Amelia göğsüme sokulurken hıçkırıklarıyla bedeni sarsılıyordu.

Tezgahtan atlarken eli sos tavasına çarpmıştı ve tava fırlayıp sos koluna dökülmüştü. Haliyle hızla hastaneye koşturmuştuk ve kolu boydan boya sargılıydı.

"Yoruldun değil mi?"
Yüzünü okşarken alt dudağı titriyordu.
Dudaklarımı dudaklarına bastırdım.
"Birazdan evde olacağız."
Saçlarını okşayıp alnından çektim. Victor bacaklarını okşayıp sakinleştirmeye çalışıyordu.
"Geçecek mi?"
"Tabiki!"

"Nasıl yakaladılar? Hiç fark etmemiştim."
Kenneth sessiz olmaya çalışırken kucağımdaki Amelia'ya uzandı.
"Uyuyor."
"Biliyorum. Yatıracağım."
"Bu gece benimle uyuyacak."
"S*ktir Kev."

Hastaneden çıkarken fotoğraflarımız çekilmişti.
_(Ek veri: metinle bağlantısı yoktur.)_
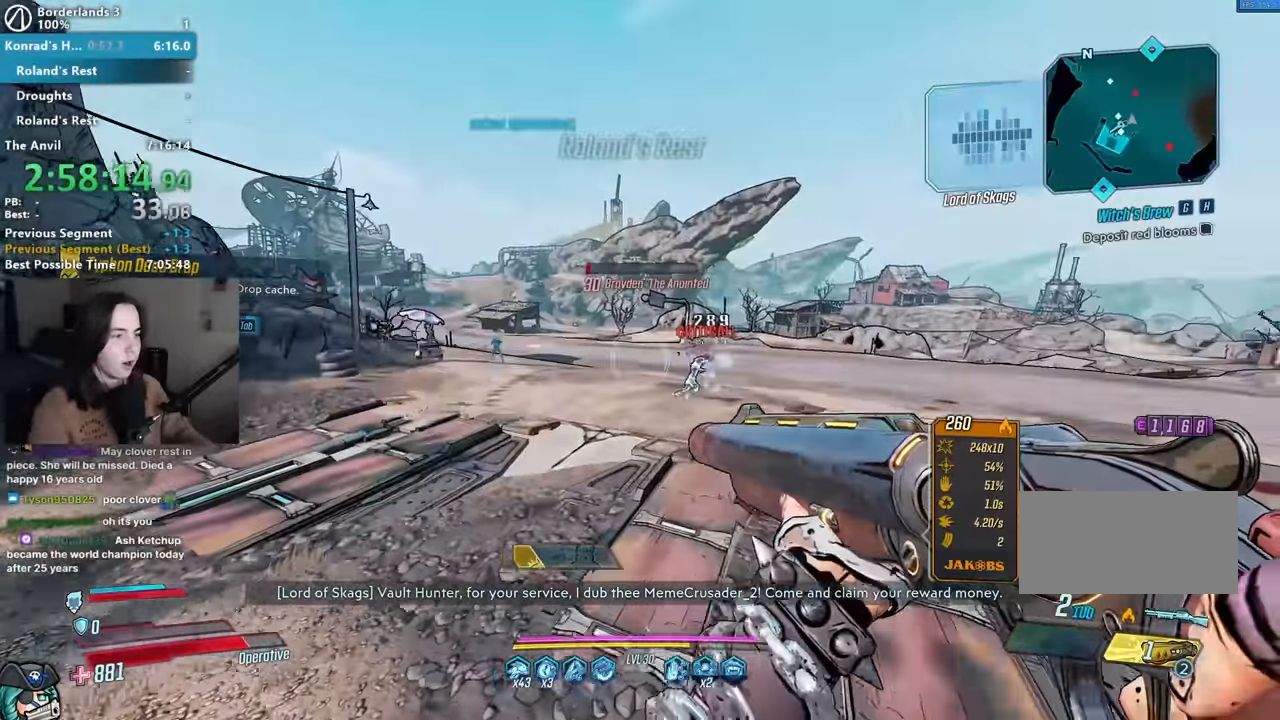
{"keys": ["w"], "mouse": [], "events": [[33, "d", "up"], [133, "mouse_right", "down"], [317, "mouse_left", "down"], [367, "1", "down"], [367, "3", "down"], [433, "mouse_left", "up"], [450, "1", "up"], [450, "3", "up"], [450, "mouse_right", "up"]]}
Amelia'nın kolunu sargılı görenler ona şiddet uyguladığımızı düşünüyordu.
Ve tabiki hayranlarımız...
Şiddet uyguladığımıza inanmayıp Amelia'nın hangimizin sevgilisi olduğunu anlamaya çalışan hayranlarımız...
Bunu yaparken Amelia'ya sürekli söven hayranlarımız...

"Kevin?"
"Efendim bebeğim."
Amelia gözlerini kırpıştırıp doğruldu.
"Popom uyuştu."
Ayağa kalkmasına yardım ettim.
"Nasılsın bebeğim?"
Mutfaktan çıkan William elindeki büyük ve ağzına kadar dolu bardağa dikkat ederek Amelia'yı kucakladı.
Elindeki bardağı dudaklarına doğru uzattı.

"Çok güzel!"
"Birlikte uyumak ister misin?"
Amelia kafasını hızla salladığında surat astım.
"Benle uyumak istemiyor muydun?"
Amelia bana dönüp dudaklarını büktü.
"Sen de William'ın odasına gel babacık."
"Tanrı'm şu kıvırcık kafa için terk ediliyorum!"
"Bu kıvırcık kafa, güzel kızımızı kaçırıyor. İyi geceler!"
Amelia ile birlikte odadan çıkarken kendimi Kenneth'ın kucağına bıraktım.
"Terk edildim Ken!"
Kenneth kafamı itti.
"Köşede ağla Kev."


WİLLİAM

"Gıdıklanıyorum."
Kafamı boynundan çekip çenesini öptüm.
"Gıdıklan diye yapıyorum."
Amelia bardağıma doğru uzandı. Kolumu uzatarak bardağa ulaşmasını engelledim.
"Ama içmek istiyordum."
Dudaklarımı öne doğru uzattım. Dudaklarını dudaklarıma bastırdıktan sonra hevesle bardağa baktı.
"Tadını çok seviyorum."
Bardağı ellerinin arasına bıraktıktan sonra odamın kapısını açtım.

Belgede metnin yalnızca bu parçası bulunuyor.